Given passage >>
※

The people with real sensibility can tell the difference. The others have been fooled by the creepy romance of monoglot multiculturals: the RGC crowd.
When a culture can no longer distinguish between the real and the false, between a religion and a cult, between good and bad, between prudence and imprudence, it has lost its basic instincts. I think this November will show that America has not yet lost its nose even though Obama temporarily confused it with his zigzags and pepper.
The hounds are closing in on the Democrats.
32 comments:
Bush spoke Spanish?
Kinda. Not really. There were rumors that he would sing the National Anthem in Spanish at some Spanish events, and the defense was that there was no way he could have done so, since his Spanish wasn't good enough. (It was a mini-righty controversy 'round the idea that it was un'merican to sing it in Spanish.)
Anyway, that doesn't really matter - Obama seems inauthentic because of his speech patterns. He talks like a professor, or like someone from Chicago.
The slight Southern drawl that Bush had points to 'stupid but authentic Southerner.'
Lefties glom on to the 'stupid' part, righties glom onto the 'authentic' part.
It's all a non-issue, and this framing is just another way for Kirby to say that he has a feeling about something, and then to come up with a very weak argument as to why those feelings mean something.
This happens a lot - I do think the right is better at manipulating feelings.
The right has made people feel like their taxes have been raised, when in fact they've been cut...
It's a pretty powerful approach.
And while it's based more on emotion than declarative statements that could be factual or no, it's pretty close to lyin'.
At the least, it's dishonest.

※

Written problem A >>
Answer these from the blog excerpt, one line each:
(i) Who are the hounds closing in on?
(ii) According to one comment, who does Obama talk like?
(iii) What does the comment say the right has made people feel about their taxes?
Written problem B >>
Can you extract, word for word, the passage of the blog excerpt between "The people with" and "zigzags and pepper.", inclusive?
Written problem C >>
What might come next in the blog excerpt? Write a continuation that starts after its final sentence.
None of the material is needed for work on the blog excerpt.

Data lines >>
※

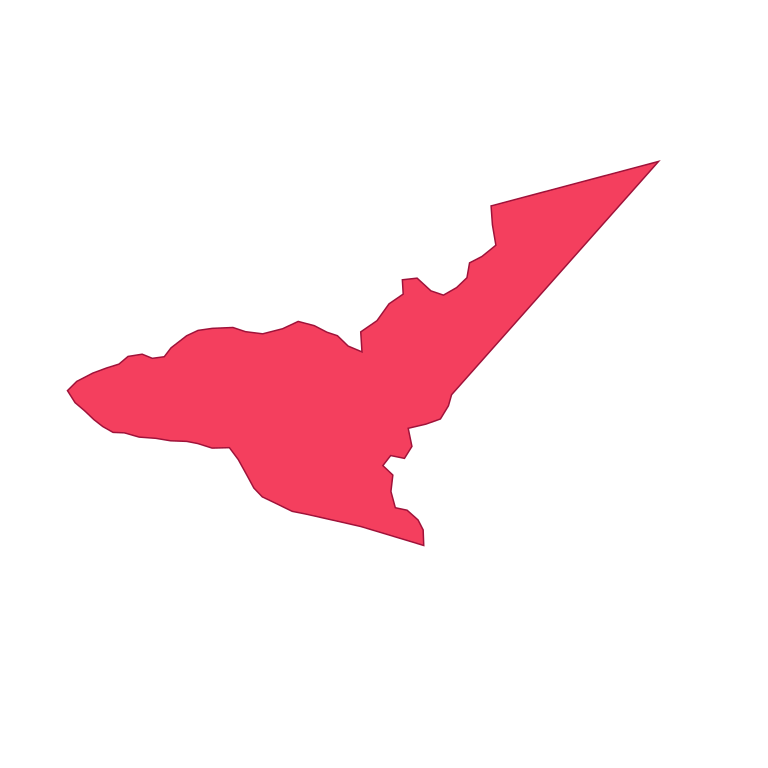 outline of Caldas Brandão, Paraíba, Brazil, rotated 79°
{"feature_id": "56859067B83416177856434", "entity_name": "Caldas Brandão", "entity_type": "district", "adm_level": 2, "iso_a3": "BRA", "parent_name": "Brazil", "parent_adm1": "Paraíba", "projection": "orthographic", "projection_center": [-35.337, -7.114], "detail": "fine", "context": "isolated", "style": "filled", "palette": "rose", "viewbox_px": 768, "rotation_deg": 79, "n_neighbors": 0, "source": "geoboundaries", "source_scale": "gbopen_adm2", "svg_char_len": 1117}
<svg xmlns="http://www.w3.org/2000/svg" viewBox="0 0 768 768"><g transform="rotate(79 384 384)"><path d="M550.1,375.8L534.7,373.4L524.0,376.5L512.3,385.4L507.6,396.5L490.8,397.7L475.1,392.7L463.9,400.7L455.5,391.1L460.9,378.1L450.6,368.5L432.1,368.7L431.4,350.6L429.1,335.3L417.7,324.9L407.4,319.7L259.9,126.9L217.9,72.0L229.6,244.9L248.5,247.2L269.1,247.7L277.5,263.5L281.4,276.9L295.5,282.3L303.2,294.3L308.1,308.7L301.5,320.2L286.4,331.3L285.2,346.1L299.4,348.0L306.2,363.7L320.5,378.8L328.4,396.9L348.3,399.5L339.9,412.0L327.7,420.5L322.3,430.1L313.5,441.2L306.2,456.3L310.4,473.0L311.6,493.5L306.2,510.0L299.7,521.5L296.6,542.0L295.9,556.3L299.0,568.6L307.9,586.2L315.3,594.5L314.6,606.5L308.6,615.7L308.1,630.0L313.9,640.4L315.3,653.1L317.7,667.7L322.8,685.1L330.1,696.0L343.4,690.8L352.9,683.2L363.7,675.5L372.1,668.2L379.8,659.2L382.4,648.2L389.4,634.5L393.8,618.3L399.0,604.4L402.7,588.6L406.9,578.2L414.1,565.0L417.0,547.9L430.3,541.5L447.6,535.9L461.3,531.6L471.6,525.0L478.4,515.8L491.5,498.4L496.4,486.4L506.4,463.6L519.5,433.9L550.1,375.8Z" fill="#f43f5e" stroke="#9f1239" stroke-width="1.5"/></g></svg>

※

Result A >>
(i) The Democrats.
(ii) A professor, or someone from Chicago.
(iii) That their taxes have been raised, when in fact they've been cut.

Result B >>
The people with real sensibility can tell the difference. The others have been fooled by the creepy romance of monoglot multiculturals: the RGC crowd.
When a culture can no longer distinguish between the real and the false, between a religion and a cult, between good and bad, between prudence and imprudence, it has lost its basic instincts. I think this November will show that America has not yet lost its nose even though Obama temporarily confused it with his zigzags and pepper.

Result C >>
Whatever or whoever Obama is, he hides it behind a facade.
What makes you think Bush didn't have a facade? he admitted he never read newspapers and didn't give a hoot about demonstrations in DC, outrage over the mess in New Orleans, etc. He was going to do whatever he wanted, opinions be danged.
Same with Obama. He's going with his agenda and that's that. The popularity contest was pre-election.
Perhaps Bush is the better actor. All I can say is that Bush read authentically to me. That is, what came across was a soul.
With Obama, I just have the sense of a weasel inside an opportunist inside a snake, inside of a race hustler inside of a nerd inside of a Marxist inside of fake Roman senator, inside of an Acorn lawyer inside of an abortion advocate inside of a confused person.
Or something like that.
It's just my sense of things: subjective, and possibly, wrong.
Tony blair argued for BOTH Bush and Obama in his new autobiography, as stand-up, sterling Americans.
I can say that Bush impressed me once: the five-minute speech he gave right after 9/11.
I was worried he would come off as a weasel.
But he spoke like a true man, a king among men.
If Obama has a king of that nature inside of him (and he may) I have yet to see it.
Bush delivered a great speech. He didn't write it.
The few disorganized things he said immediately afterward is what I remember. Just when we needed someone strong and confident, he came across as an uninformed, confused man. Certainly not a leader.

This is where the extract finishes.